Frontasius, Severinus, Severian, and Silanus were four missionaries who, by tradition, were sent to preach the Gospel in southern Gaul (modern France) and were martyred there for refusing to worship idols. The synaxarion places their deaths in the apostolic age, under the emperor Claudius (41-54), making them among the earliest witnesses to Christ in Gaul. They are commemorated together on June 4.
According to the tradition recorded in the Orthodox synaxarion, the four were dispatched to evangelize southern Gaul by Bishop Frontonus of Petragorium, the city now known as Périgueux. A pagan governor named Squiridonus arrested them and demanded that they renounce Christ.

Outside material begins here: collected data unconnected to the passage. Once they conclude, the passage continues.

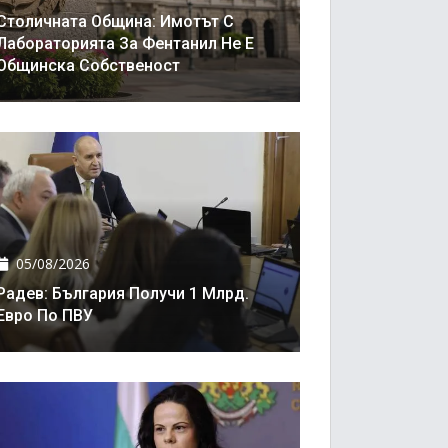
Столичната Община: Имотът С
Лабораторията За Фентанил Не Е
Общинска Собственост
05/08/2026
Радев: България Получи 1 Млрд.
Евро По ПВУ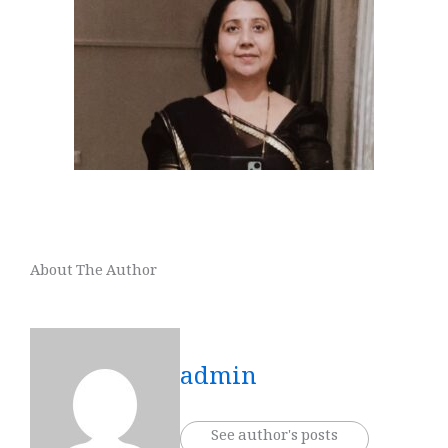
About The Author
admin
See author's posts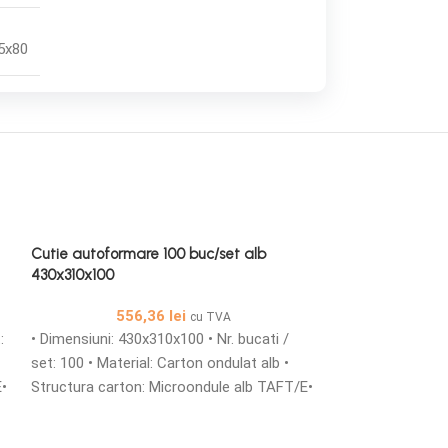
5x80
-55%
Cutie autoformare 100 buc/set alb
430x310x100
Cutie autoformar
240x160x135
556,36
lei
cu TVA
:
• Dimensiuni: 430x310x100 • Nr. bucati /
440,56
le
set: 100 • Material: Carton ondulat alb •
• Dimensiuni: 240
E•
Structura carton: Microondule alb TAFT/E•
set: 100 • Materi
e
Cutii din carton microondule cu o grosime
Structura carton
de 1,5 mm simple sau personalizate sunt
TAFTA/E• Cutii d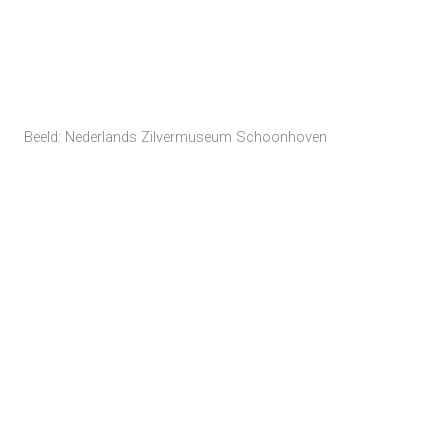
Beeld: Nederlands Zilvermuseum Schoonhoven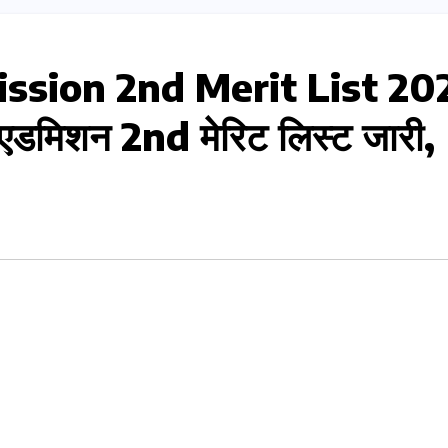
ssion 2nd Merit List 20
ी एडमिशन 2nd मेरिट लिस्ट जारी,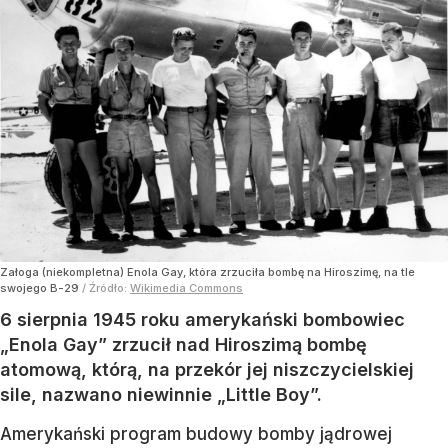
Załoga (niekompletna) Enola Gay, która zrzuciła bombę na Hiroszimę, na tle
swojego B-29
/ Źródło:
Wikimedia Commons
6 sierpnia 1945 roku amerykański bombowiec
„Enola Gay” zrzucił nad Hiroszimą bombę
atomową, którą, na przekór jej niszczycielskiej
sile, nazwano niewinnie „Little Boy”.
Amerykański program budowy bomby jądrowej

When they refused, he ordered that they be led outside the city, bound to pillars, and have nails driven into their heads in the manner of a crown of thorns, after which they were beheaded.
A miraculous tradition is attached to their martyrdom: the synaxarion relates that the holy martyrs, by the power of God, took up their severed heads and carried them to the church of the Mother of God where Bishop Frontonus was at prayer; there they laid their heads at the bishop's feet, signed themselves with the cross, and died. Western sources connect the four with Le Puy (Puy-en-Velay), where they are remembered as the Martyrs of Puy and where, by tradition, Bishop Fronto buried them together in the church of Notre Dame with their bodies arranged in the form of a cross.